| Work to complete |
1. In the Oxford City passage, who was appointed team captain during September?
2. State whether each statement agrees with the Oxford City passage, answering yes or no and quoting the deciding words:
(a) Sportclub EV Kleve won their match at the White House ground.
(b) City's match against Bromley drew a crowd of over 3000.
(c) Walthamstow Avenue had lost one of its first six league matches.
3. Write out the stretch of the Oxford City passage from "On the first" through "youngest ever captain.", replacing "entertaining" with "exciting".

Oxford City and Wimbledon were re-elected to the League, but City were warned that their performances must improve in the following season if they hoped to remain in the league, and again “an excess of expenditure over income” was reported by the committee. On the positive side there was a good turnout for the Trial Matches, particularly from local service personnel.
On the first Saturday of the season Sportclub EV Kleve visited the White House ground and were beaten 3-2 in an entertaining match, and the league season showed greater promise than the previous year when champions Bromley were beaten 2-1 in front of a good crowd of over 3000 in City’s second league match of the season. Because of FA Cup and Amateur Cup matches they had had to wait until mid-September for this game by which time Walthamstow Avenue led the league with a 100% record after playing six matches. And it wasn’t until October 30th that the third league match took place, by which time City were bottom of the league! England Youth international Harry Poole had been appointed team captain during September and, at the age of 19, was possibly City’s youngest ever captain.

| Listed records |

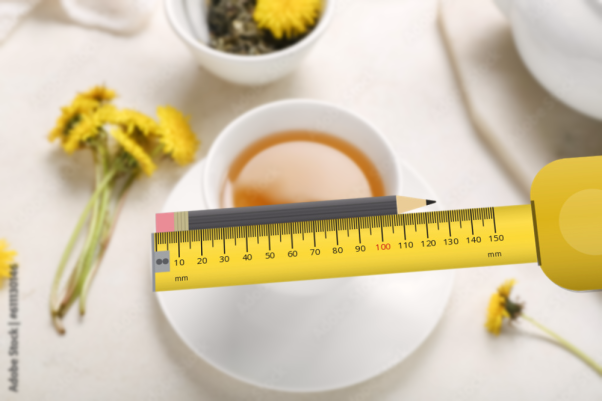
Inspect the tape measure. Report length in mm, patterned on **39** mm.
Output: **125** mm
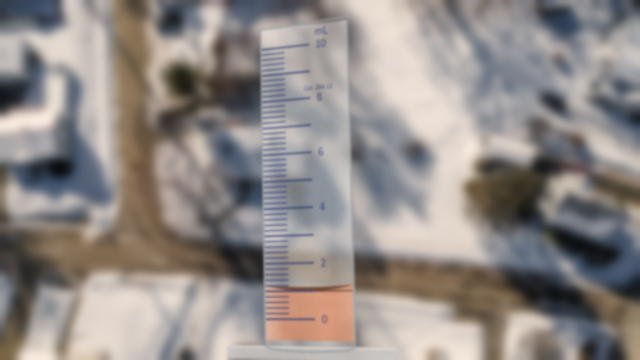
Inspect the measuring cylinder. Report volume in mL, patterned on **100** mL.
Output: **1** mL
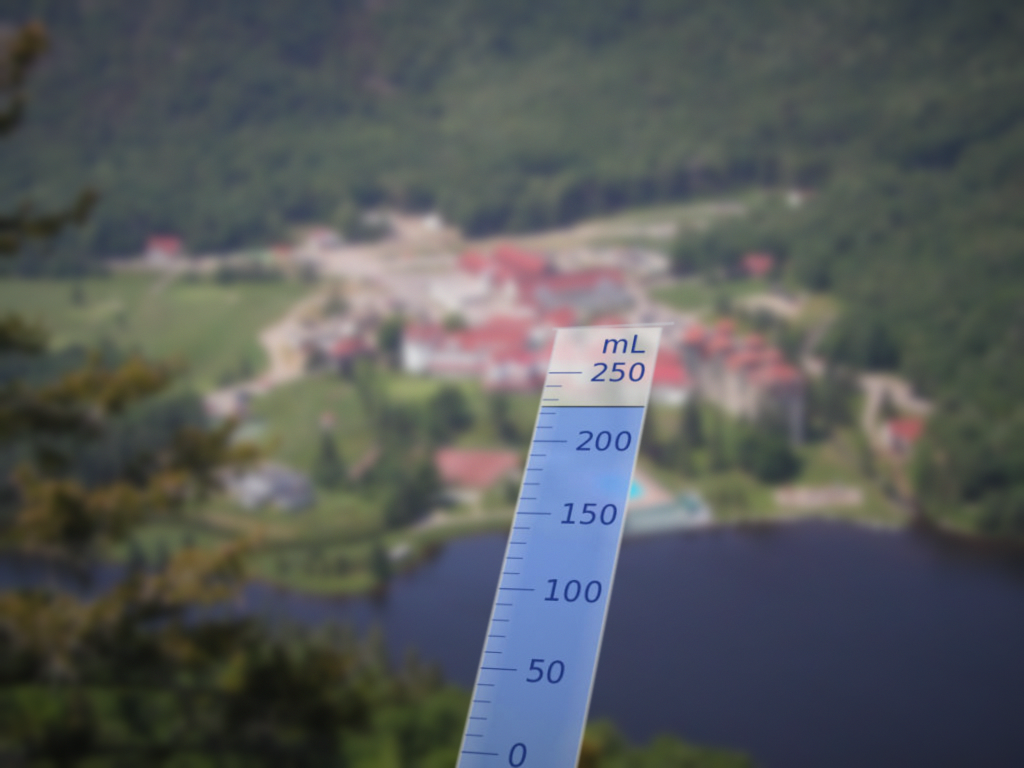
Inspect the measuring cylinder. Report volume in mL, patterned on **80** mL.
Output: **225** mL
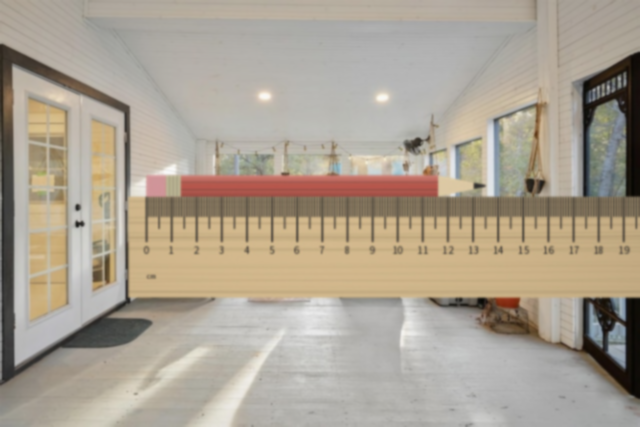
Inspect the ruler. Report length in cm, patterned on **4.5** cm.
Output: **13.5** cm
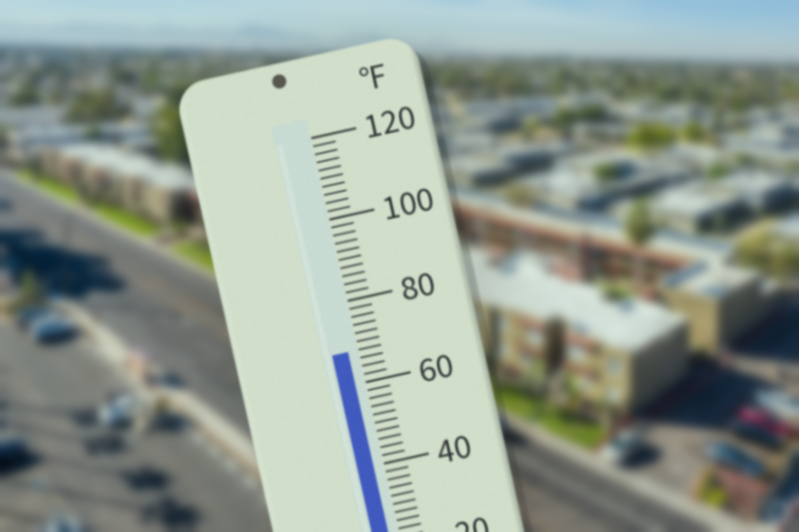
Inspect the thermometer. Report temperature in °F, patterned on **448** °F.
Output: **68** °F
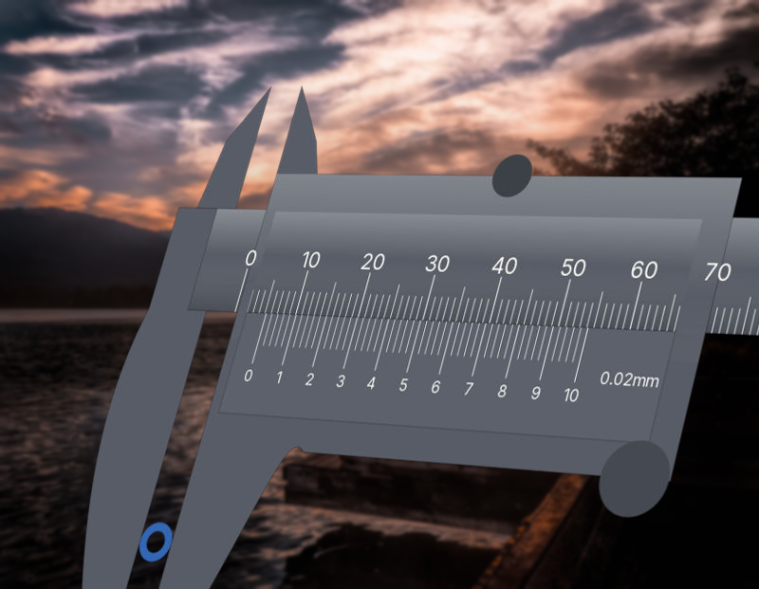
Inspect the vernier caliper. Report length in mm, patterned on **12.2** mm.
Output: **5.2** mm
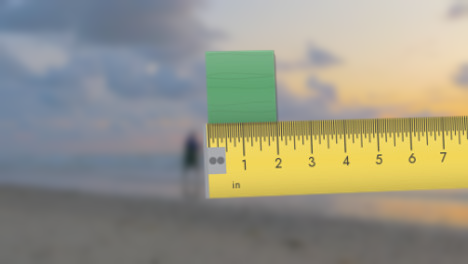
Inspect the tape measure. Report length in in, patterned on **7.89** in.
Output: **2** in
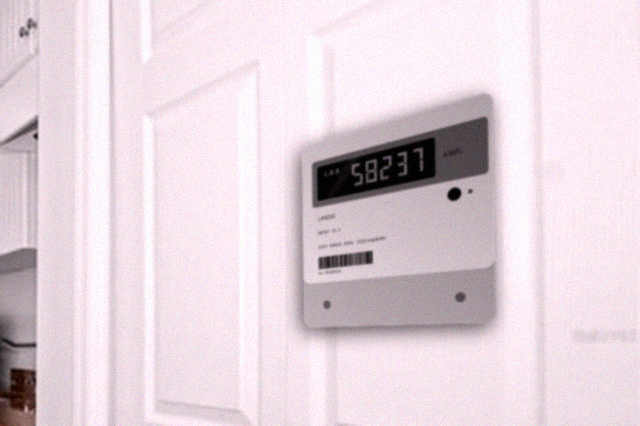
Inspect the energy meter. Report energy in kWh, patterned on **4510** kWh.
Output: **58237** kWh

| Replies |
1. England Youth international Harry Poole was appointed team captain.

2.
(a) No: "were beaten 3-2 in an entertaining match"
(b) Yes: "in front of a good crowd of over 3000"
(c) No: "led the league with a 100% record after playing six matches"

3.
On the first Saturday of the season Sportclub EV Kleve visited the White House ground and were beaten 3-2 in an exciting match, and the league season showed greater promise than the previous year when champions Bromley were beaten 2-1 in front of a good crowd of over 3000 in City’s second league match of the season. Because of FA Cup and Amateur Cup matches they had had to wait until mid-September for this game by which time Walthamstow Avenue led the league with a 100% record after playing six matches. And it wasn’t until October 30th that the third league match took place, by which time City were bottom of the league! England Youth international Harry Poole had been appointed team captain during September and, at the age of 19, was possibly City’s youngest ever captain.